Common mistakes include:

  • Not specifying input_label_cols for supervised models causes errors.
  • Using unsupported model types or wrong options.
  • Training data with missing or null values can cause model failure.
  • Trying to predict with features not in the training data.
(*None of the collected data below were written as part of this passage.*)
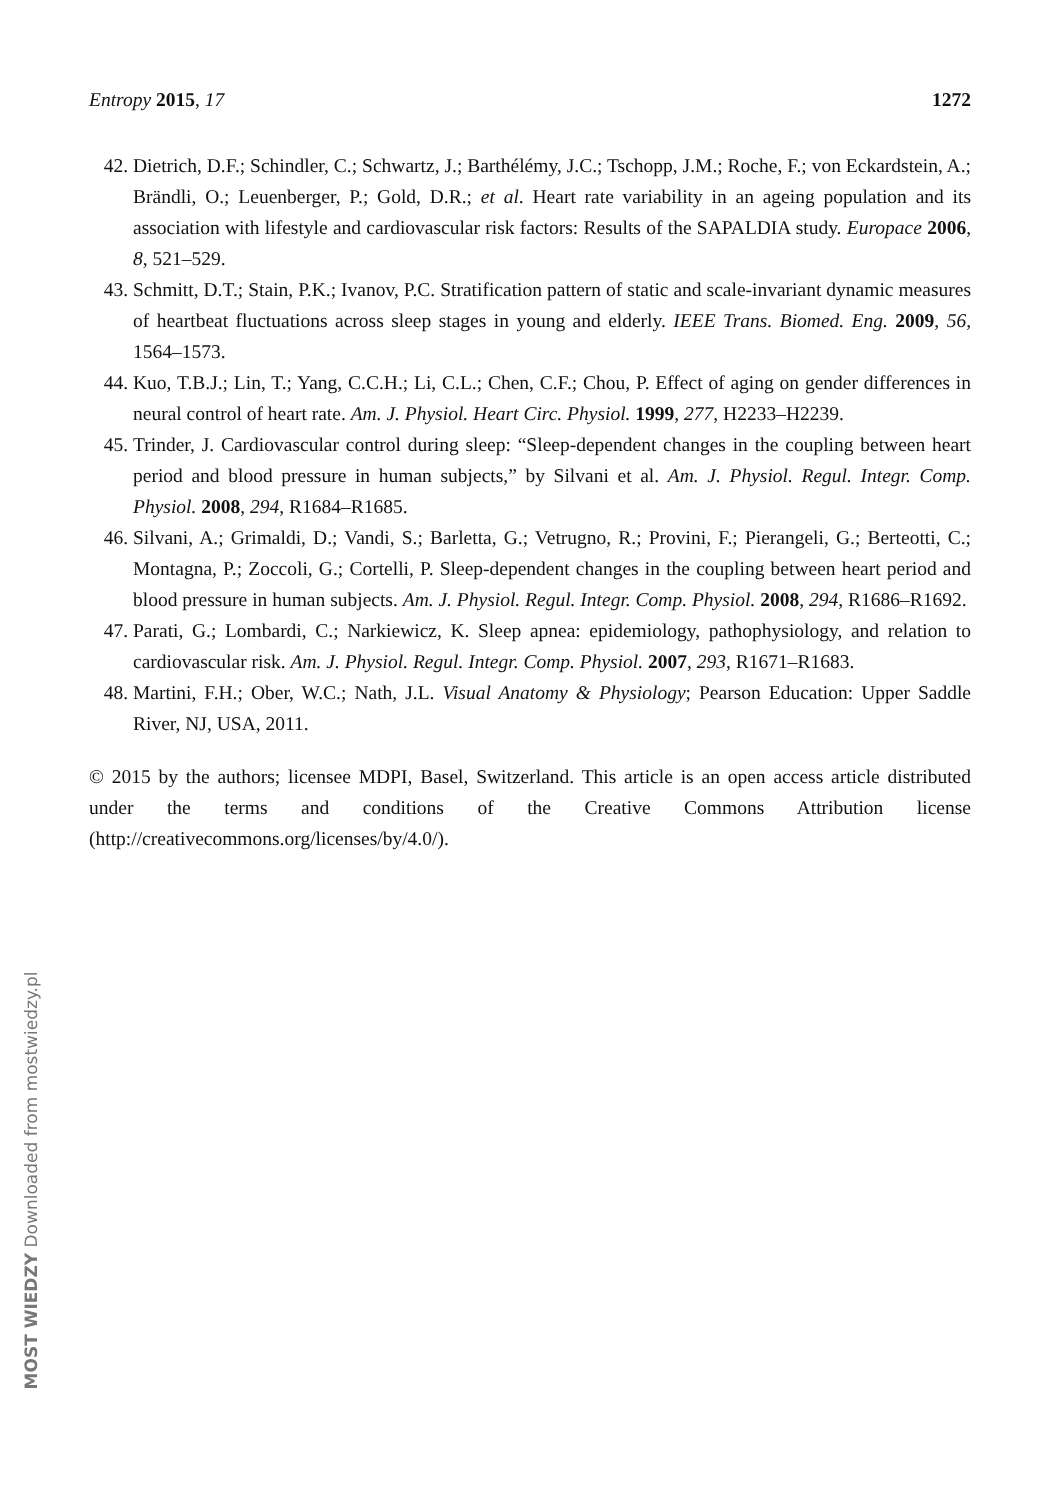Entropy 2015, 17 1272
42. Dietrich, D.F.; Schindler, C.; Schwartz, J.; Barthélémy, J.C.; Tschopp, J.M.; Roche, F.; von Eckardstein, A.; Brändli, O.; Leuenberger, P.; Gold, D.R.; et al. Heart rate variability in an ageing population and its association with lifestyle and cardiovascular risk factors: Results of the SAPALDIA study. Europace 2006, 8, 521–529.
43. Schmitt, D.T.; Stain, P.K.; Ivanov, P.C. Stratification pattern of static and scale-invariant dynamic measures of heartbeat fluctuations across sleep stages in young and elderly. IEEE Trans. Biomed. Eng. 2009, 56, 1564–1573.
44. Kuo, T.B.J.; Lin, T.; Yang, C.C.H.; Li, C.L.; Chen, C.F.; Chou, P. Effect of aging on gender differences in neural control of heart rate. Am. J. Physiol. Heart Circ. Physiol. 1999, 277, H2233–H2239.
45. Trinder, J. Cardiovascular control during sleep: “Sleep-dependent changes in the coupling between heart period and blood pressure in human subjects,” by Silvani et al. Am. J. Physiol. Regul. Integr. Comp. Physiol. 2008, 294, R1684–R1685.
46. Silvani, A.; Grimaldi, D.; Vandi, S.; Barletta, G.; Vetrugno, R.; Provini, F.; Pierangeli, G.; Berteotti, C.; Montagna, P.; Zoccoli, G.; Cortelli, P. Sleep-dependent changes in the coupling between heart period and blood pressure in human subjects. Am. J. Physiol. Regul. Integr. Comp. Physiol. 2008, 294, R1686–R1692.
47. Parati, G.; Lombardi, C.; Narkiewicz, K. Sleep apnea: epidemiology, pathophysiology, and relation to cardiovascular risk. Am. J. Physiol. Regul. Integr. Comp. Physiol. 2007, 293, R1671–R1683.
48. Martini, F.H.; Ober, W.C.; Nath, J.L. Visual Anatomy & Physiology; Pearson Education: Upper Saddle River, NJ, USA, 2011.
© 2015 by the authors; licensee MDPI, Basel, Switzerland. This article is an open access article distributed under the terms and conditions of the Creative Commons Attribution license (http://creativecommons.org/licenses/by/4.0/).
MOST WIEDZY Downloaded from mostwiedzy.pl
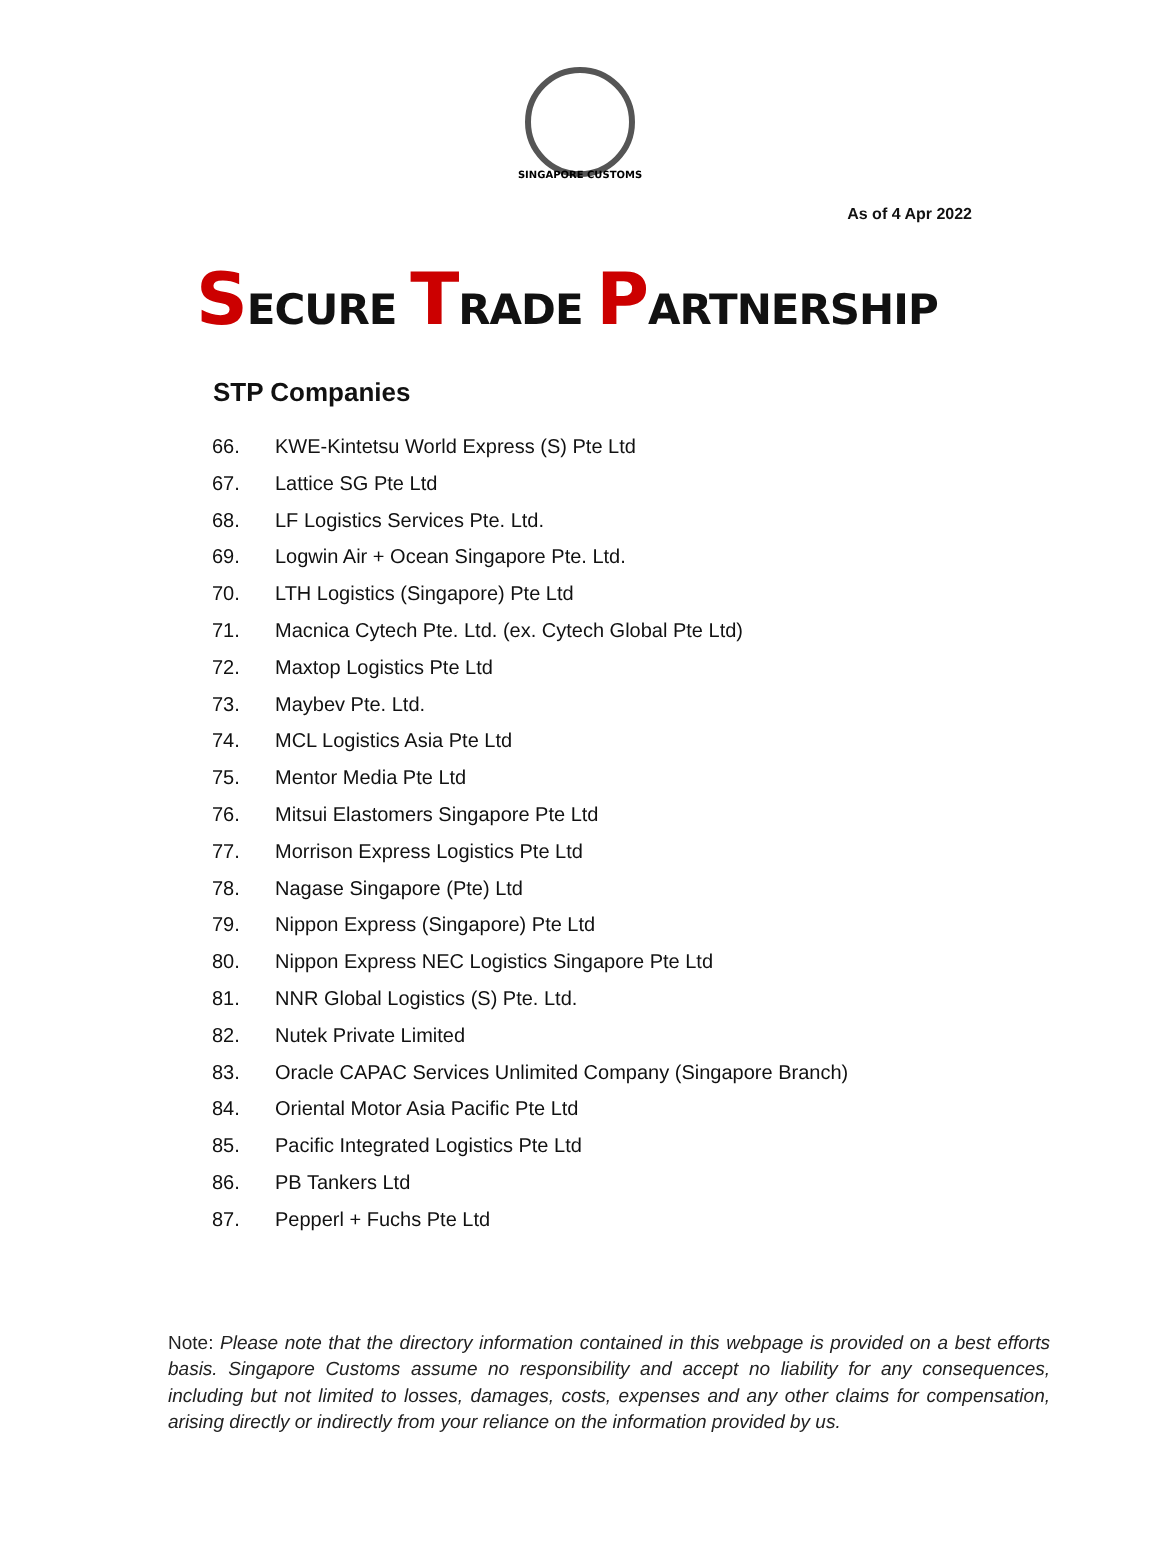SINGAPORE CUSTOMS
As of 4 Apr 2022
SECURE TRADE PARTNERSHIP
STP Companies
66. KWE-Kintetsu World Express (S) Pte Ltd
67. Lattice SG Pte Ltd
68. LF Logistics Services Pte. Ltd.
69. Logwin Air + Ocean Singapore Pte. Ltd.
70. LTH Logistics (Singapore) Pte Ltd
71. Macnica Cytech Pte. Ltd. (ex. Cytech Global Pte Ltd)
72. Maxtop Logistics Pte Ltd
73. Maybev Pte. Ltd.
74. MCL Logistics Asia Pte Ltd
75. Mentor Media Pte Ltd
76. Mitsui Elastomers Singapore Pte Ltd
77. Morrison Express Logistics Pte Ltd
78. Nagase Singapore (Pte) Ltd
79. Nippon Express (Singapore) Pte Ltd
80. Nippon Express NEC Logistics Singapore Pte Ltd
81. NNR Global Logistics (S) Pte. Ltd.
82. Nutek Private Limited
83. Oracle CAPAC Services Unlimited Company (Singapore Branch)
84. Oriental Motor Asia Pacific Pte Ltd
85. Pacific Integrated Logistics Pte Ltd
86. PB Tankers Ltd
87. Pepperl + Fuchs Pte Ltd
Note: Please note that the directory information contained in this webpage is provided on a best efforts basis. Singapore Customs assume no responsibility and accept no liability for any consequences, including but not limited to losses, damages, costs, expenses and any other claims for compensation, arising directly or indirectly from your reliance on the information provided by us.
Always check your data and options before running.

sql
/* Wrong: Missing input_label_cols */
CREATE MODEL `mydataset.bad_model`
OPTIONS(
  model_type='linear_reg'
) AS
SELECT feature1, feature2, target FROM `mydataset.training_data`;

/* Right: Include input_label_cols */
CREATE MODEL `mydataset.good_model`
OPTIONS(
  model_type='linear_reg',
  input_label_cols=['target']
) AS
SELECT feature1, feature2, target FROM `mydataset.training_data`;
📊

Quick Reference

CommandPurposeExample
CREATE MODELBuilds a machine learning modelCREATE MODEL `dataset.model` OPTIONS(model_type='linear_reg', input_label_cols=['target']) AS SELECT * FROM `dataset.table`
ML.PREDICTGenerates predictions from a modelSELECT * FROM ML.PREDICT(MODEL `dataset.model`, (SELECT * FROM `dataset.new_data`))
DROP MODELDeletes a modelDROP MODEL `dataset.model`
SHOW MODELSLists models in a datasetSHOW MODELS IN `dataset`

Key Takeaways

Use SQL commands like CREATE MODEL and ML.PREDICT to build and use models directly in BigQuery.
Always specify the label column with input_label_cols for supervised learning models.
Check your training data for missing values and matching feature columns.
BigQuery ML supports multiple model types like linear regression and classification.
You can manage models with commands like DROP MODEL and SHOW MODELS.